Breaking the transsexual myths

We started a network for the guys in November 2001, and were surprised at how many people turned up. We now have 230 members across Australia, and a lot more who just use the website. FTM Australia (FTMA) is basically a support group for men with transsexualism, as well as female-to-male transgender guys, their partners, family, supporters and service providers.

I was assigned female at birth but it wasn’t until I was 13 or 14 years old that I experienced a very strong sense of dislocation. I was deeply depressed, but I honestly didn’t have words for any of it.

My friends now tell me I was constantly telling them through high school that I should have been born a boy. When I later told my friends I wanted to transition, one said, Come to think of it, I have never thought of you as any particular gender, and another said, I wondered when you were going to do that.

I would have been 23 or 24 years old when I found out it was possible to have treatment. Transitioning was a natural process. I wouldn’t call it exciting. Exciting implies that you are doing something outrageous, whereas this was just relief at last.

The surgery options for guys [FTM] are a bit limited, but it is not because there is no demand. One member recently put all his savings into surgery and has flown to Belgium where the best work is being done at the moment.

Testosterone affects the genitals to a degree that a surgeon can shape the flesh that is there. It is probably not what you would look at and think wow, but for our guys who, in a sense, have never had anything, to then have something that is sensate, erectile and still orgasmic is something to go wow about at the end of the day.

Genital reconstructive surgery is not one surgery, it is a series of surgeries, and there are a number of different options depending on what you want. If penetration of a partner is really important, you might go for phalloplasty. However, if orgasm and sensation are really important, then you are more likely to go for metoidioplasty.

With either of these procedures, vaginectomy, the removal of the vagina, is possible. There is a very high blood loss risk in the actual procedure itself, but for some the removal of the vagina is extremely important.

The legal system in Australia today is very affirming. One of our members Kevin and his wife Jennifer courageously pressed the Re Kevin case forward. This is now Federal legislation in Australia. It is no problem for men who have transitioned to correct their legal sex on their birth certificate. With that certificate the man can marry a woman who holds a female birth certificate. The question of marriage and same-sex couples somehow attaches itself to the Re Kevin case, which was an opposite-sex situation. But the question of marriage for same-sex couples is actually a separate issue entirely.

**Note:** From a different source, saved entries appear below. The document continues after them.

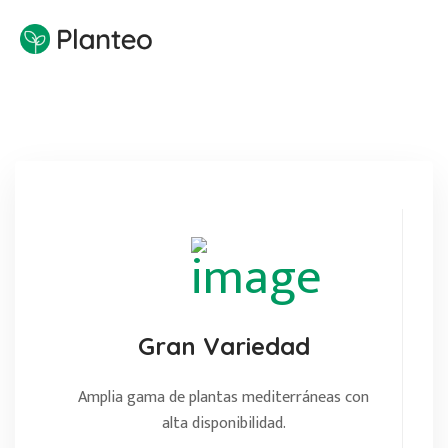
Gran Variedad
Amplia gama de plantas mediterráneas con
alta disponibilidad.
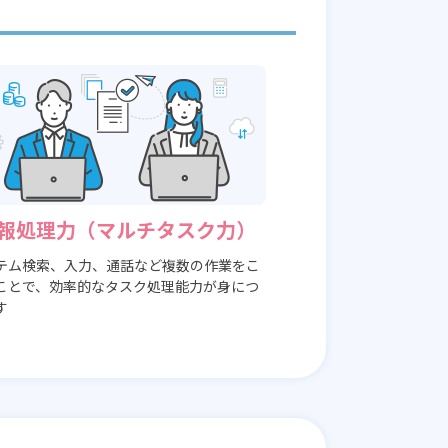
報処理力（マルチタスク力）
テム検索、入力、通話など複数の作業をこ
ことで、効率的なタスク処理能力が身につ
す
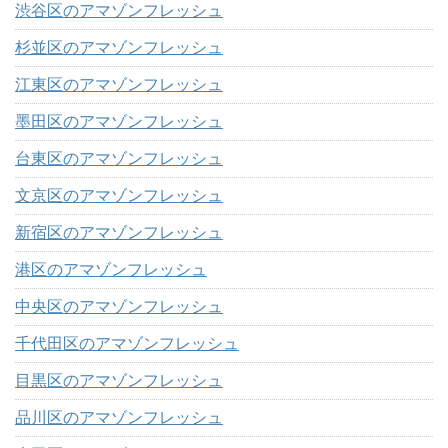
渋谷区のアマゾンフレッシュ
杉並区のアマゾンフレッシュ
江東区のアマゾンフレッシュ
墨田区のアマゾンフレッシュ
台東区のアマゾンフレッシュ
文京区のアマゾンフレッシュ
新宿区のアマゾンフレッシュ
港区のアマゾンフレッシュ
中央区のアマゾンフレッシュ
千代田区のアマゾンフレッシュ
目黒区のアマゾンフレッシュ
品川区のアマゾンフレッシュ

The most common misconceptions about men of a transsexual background is that you don’t know one, that they all want women as sexual partners, that they aren’t fathers, or that they are trannies.

The FTM community is huge. Everybody knows one and they are probably the last person you think is one. I live in Glebe, and I can go down the road for a coffee and see between two and four guys. I know who they are, they know who I am, but they don’t know each other.

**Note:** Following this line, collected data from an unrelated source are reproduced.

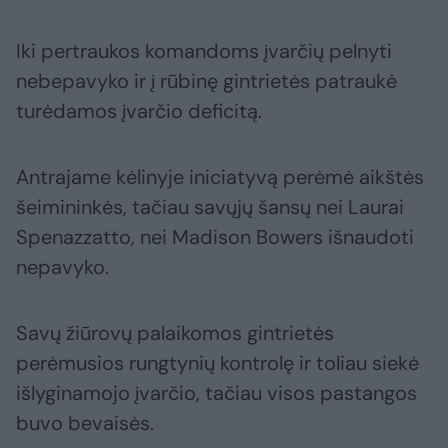
Iki pertraukos komandoms įvarčių pelnyti
nebepavyko ir į rūbinę gintrietės patraukė
turėdamos įvarčio deficitą.
Antrajame kėlinyje iniciatyvą perėmė aikštės
šeimininkės, tačiau savųjų šansų nei Laurai
Spenazzatto, nei Madison Bowers išnaudoti
nepavyko.
Savų žiūrovų palaikomos gintrietės
perėmusios rungtynių kontrolę ir toliau siekė
išlyginamojo įvarčio, tačiau visos pastangos
buvo bevaisės.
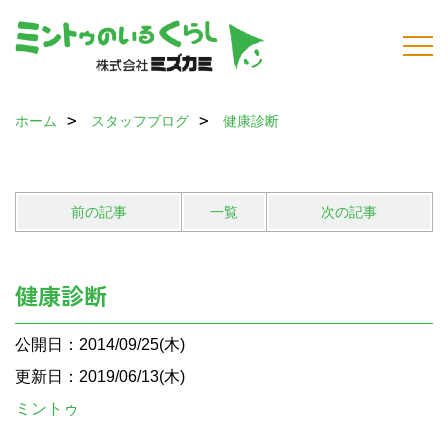
ホーム
スタッフブログ
健康診断
前の記事
一覧
次の記事
健康診断
公開日：2014/09/25(木)
更新日：2019/06/13(木)
ミントゥ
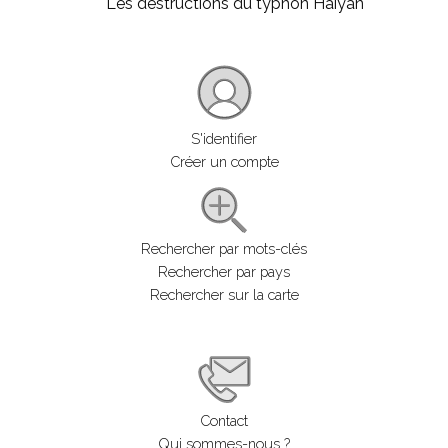
Les destructions du typhon Haiyan
S'identifier
Créer un compte
Rechercher par mots-clés
Rechercher par pays
Rechercher sur la carte
Contact
Qui sommes-nous ?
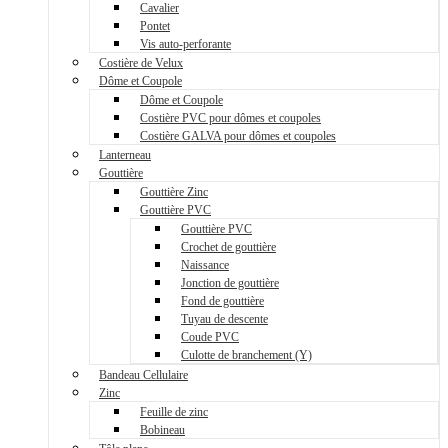
Cavalier
Pontet
Vis auto-perforante
Costière de Velux
Dôme et Coupole
Dôme et Coupole
Costière PVC pour dômes et coupoles
Costière GALVA pour dômes et coupoles
Lanterneau
Gouttière
Gouttière Zinc
Gouttière PVC
Gouttière PVC
Crochet de gouttière
Naissance
Jonction de gouttière
Fond de gouttière
Tuyau de descente
Coude PVC
Culotte de branchement (Y)
Bandeau Cellulaire
Zinc
Feuille de zinc
Bobineau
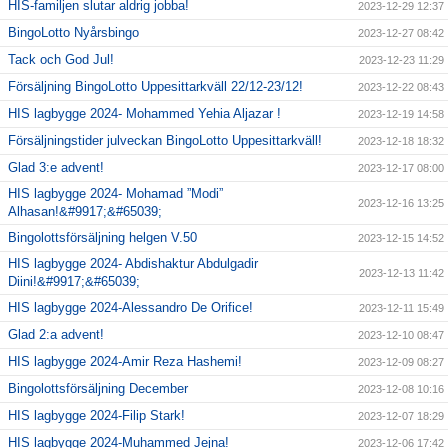
HIS-familjen slutar aldrig jobba!
2023-12-29 12:37
BingoLotto Nyårsbingo
2023-12-27 08:42
Tack och God Jul!
2023-12-23 11:29
Försäljning BingoLotto Uppesittarkväll 22/12-23/12!
2023-12-22 08:43
HIS lagbygge 2024- Mohammed Yehia Aljazar !
2023-12-19 14:58
Försäljningstider julveckan BingoLotto Uppesittarkväll!
2023-12-18 18:32
Glad 3:e advent!
2023-12-17 08:00
HIS lagbygge 2024- Mohamad ”Modi”
2023-12-16 13:25
Alhasan!&#9917;&#65039;
Bingolottsförsäljning helgen V.50
2023-12-15 14:52
HIS lagbygge 2024- Abdishaktur Abdulgadir
2023-12-13 11:42
Diini!&#9917;&#65039;
HIS lagbygge 2024-Alessandro De Orifice!
2023-12-11 15:49
Glad 2:a advent!
2023-12-10 08:47
HIS lagbygge 2024-Amir Reza Hashemi!
2023-12-09 08:27
Bingolottsförsäljning December
2023-12-08 10:16
HIS lagbygge 2024-Filip Stark!
2023-12-07 18:29
HIS lagbygge 2024-Muhammed Jejna!
2023-12-06 17:42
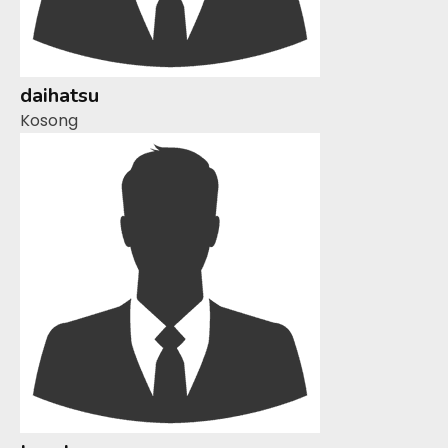
daihatsu
Kosong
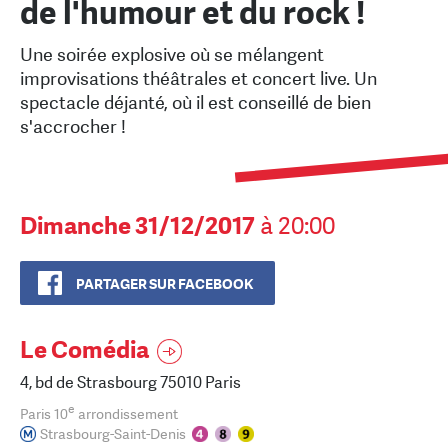
de l'humour et du rock !
Une soirée explosive où se mélangent
improvisations théâtrales et concert live. Un
spectacle déjanté, où il est conseillé de bien
s'accrocher !
Dimanche 31/12/2017
à 20:00
PARTAGER SUR FACEBOOK
Le Comédia
4, bd de Strasbourg 75010 Paris
e
Paris 10
arrondissement
Strasbourg-Saint-Denis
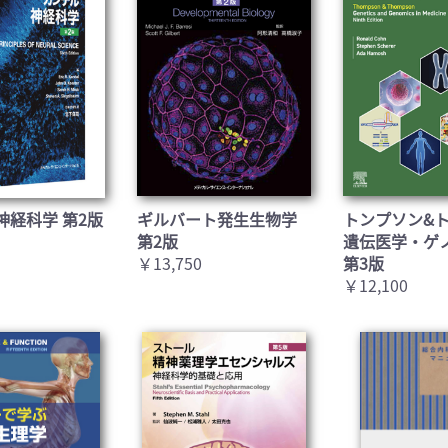
神経科学 第2版
ギルバート発生生物学
トンプソン&
第2版
遺伝医学・ゲ
￥13,750
第3版
￥12,100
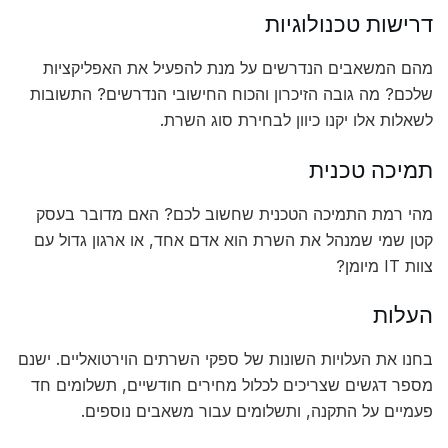
דרישות טכנולוגיות
מהם המשאבים הנדרשים על מנת להפעיל את האפליקציות
שלכם? מה גובה הזיכרון והכוח החישובי הנדרשים? התשובות
לשאלות אלו יקנו כיוון לבחירת סוג השרת.
תמיכה טכנית
מהי רמת התמיכה הטכנית שחשוב לכם? האם מדובר בעסק
קטן שמי שמנהל את השרת הוא אדם אחד, או ארגון גדול עם
צוות IT מיומן?
העלות
בחנו את העלויות השונות של ספקי השרתים הוירטואליים. ישנם
מספר דגשים שצריכים לכלול מחירים חודשיים, תשלומים חד
פעמיים על התקנה, ותשלומים עבור משאבים נוספים.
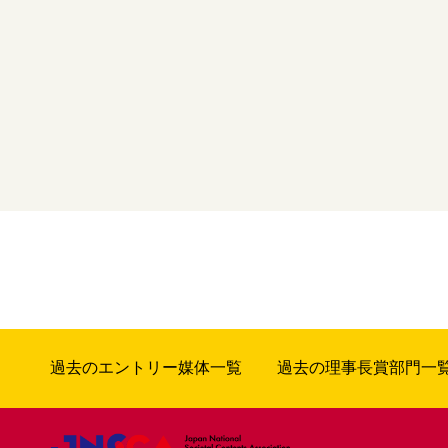
過去のエントリー媒体一覧
過去の理事長賞部門一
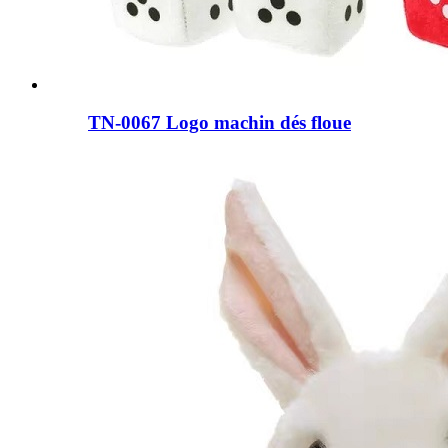
TN-0067 Logo machin dés floue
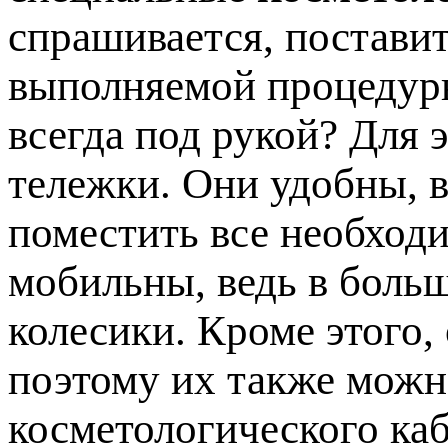
спрашивается, постави
выполняемой процедуры
всегда под рукой? Для 
тележки. Они удобны, в
поместить все необход
мобильны, ведь в боль
колесики. Кроме этого,
поэтому их также мож
косметологического каб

There are people I know in media, in organised religion, in government, lawyers, doctors, allied health professionals, people I see on the street. You wouldn’t have a clue unless you were their boyfriend or girlfriend. Then you would have a right to know -“ otherwise the man you see is the man you get.

It is actually very difficult to classify our men into one group. The label transgender is very problematic because it implies you have changed your gender. For some men, they feel that they have been male since birth, so they are not changing anything. In their case, they are affirming their real sex, that’s male.

The men are all so different; there is a lad I’m thinking of in Perth at the moment who you would never know had not been on T [testosterone]. He’s just your average country boy, despite being assigned female at birth, and obviously has always just had very high levels of testosterone.

There are also transgender people who may have come through the lesbian route, who say, Yes, I was a more masculine lesbian, and I identified as a woman, but I have always felt male, and now I want to be male. People are who they say they are.

The overwhelming sense after people transition is that it was the right thing to do. I hear people say, I have come home to myself, or I am now comfortable in my own skin. It’s still a huge decision. You can’t take surgery and hormones back once you have had them. They will always have an effect on your body no matter what.

I have no kids, but I was married for eight years to a lovely man. I would love to meet another one some day. I have an extremely full life, I’m employed part-time, run several different Australia-wide networks and I have been writing a book for FTM Australia, Transitioning Female to Male in Australia, which will be published very soon.